What did you learn about the coffee genes in this exercise?

Could you learn these things from the Ensembl browser? Would it take longer?

Finding genes by protein domain

Find Coffea canephora (coffee) proteins with Signalp cleavage sites located on chromosome 7.

As with all BioMart queries you must select the dataset, set your filters (input) and define your attributes (desired output). For this exercise: Dataset: Ensembl Plant Genes in Coffea canephora Filters: Signalp cleavage sites on chromosome 7 Attributes: Gene stable ID and Transcript stable ID

Go to the Ensembl Plants homepage (https://plants.ensembl.org/index.html) and click on BioMart at the top of the page. Select Ensembl Plant Genes as your database and Coffea canephora genes as the dataset. Click on Filters on the left of the screen and expand REGION. Change the chromosome to 7. Now expand PROTEIN DOMAINS, also under filters, and select Limit to genes, choosing with With Cleavage site (Signalp) from the drop-down and then Only. Clicking on Count should reveal that you have filtered the dataset down to 192 genes.

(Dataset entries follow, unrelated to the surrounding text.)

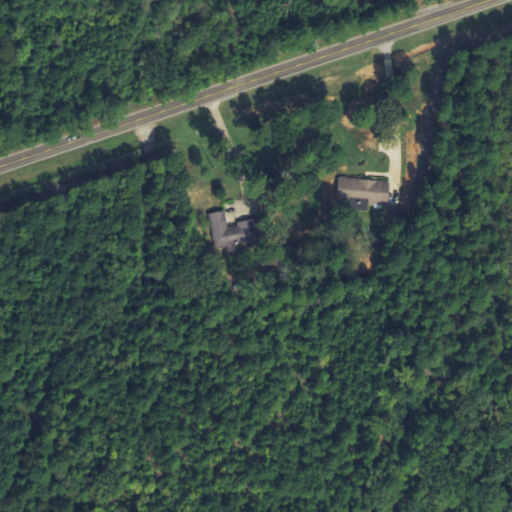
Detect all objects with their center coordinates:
road: (244, 82)
road: (393, 98)
building: (364, 191)
building: (361, 193)
building: (233, 230)
building: (225, 232)
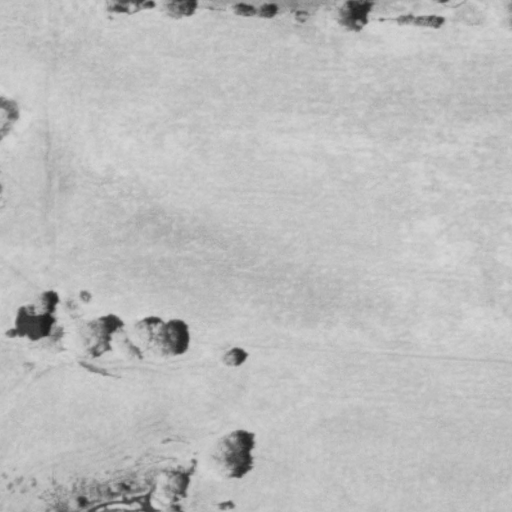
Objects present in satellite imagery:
building: (32, 325)
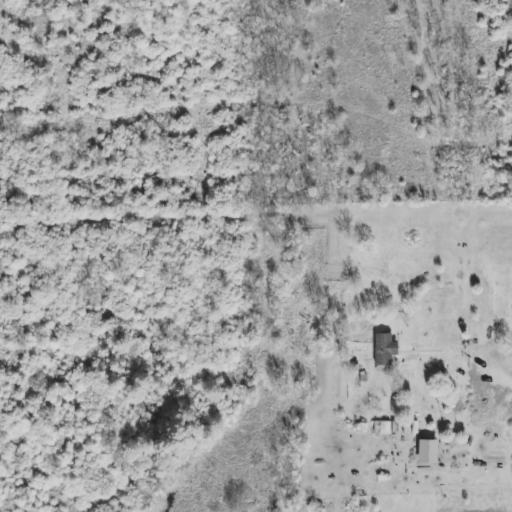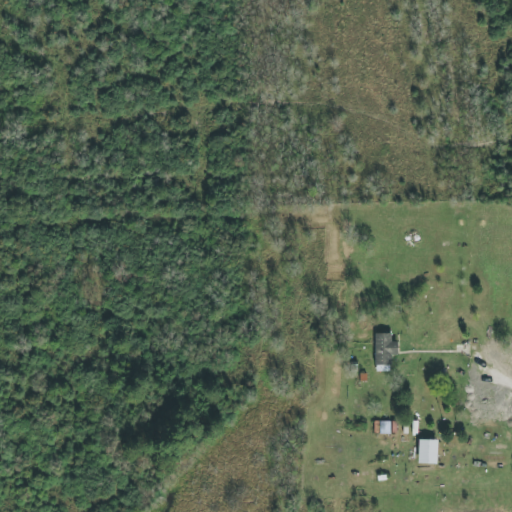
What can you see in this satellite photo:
road: (499, 371)
building: (427, 451)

Click on Attributes and expand GENE. Ensure Gene stable ID and Transcript stable ID are selected. Now click on Results. The first 10 results are displayed by default; Display all results by selecting ALL from the drop down menu.

The output will display the Ensembl gene IDs and Ensembl Transcript IDs of all proteins with a Signalp cleavage site on coffee chromosome 7. If you prefer, you can also export as an Excel sheet by using the Export all results to XLS option.

Exporting homologues with BioMart

Go to Ensembl Plants’s BioMart. For a list of Arabidopsis thaliana genes, export the coffee orthologues:
MLP28, MEE18, EP1, QRT3, MOT2, GC4, WYR

Do all of these genes have a homologue in coffee?

  1. Go to BioMart (you can find a shortcut in the navigation bar at the top of any Ensembl Plants page) and click New. Choose the Ensembl Plant Genes database. Choose the Arabidopsis thaliana genes (TAIR10) dataset.

  2. Click on Filters in the left panel. Expand the GENE. Enter the gene list in the Input external references ID list box. Select Gene Name from the input options dropdown list.

  3. Click on Attributes in the left panel. Select the Homologues attributes at the top of the page. Expand the GENE section. Select Gene Name. Expand the ORTHOLOGUES [A-E] section. Select Coffea canephora gene stable ID.

  4. Click Results. Select View: All rows as HTML.

    All genes have a homologue in coffee.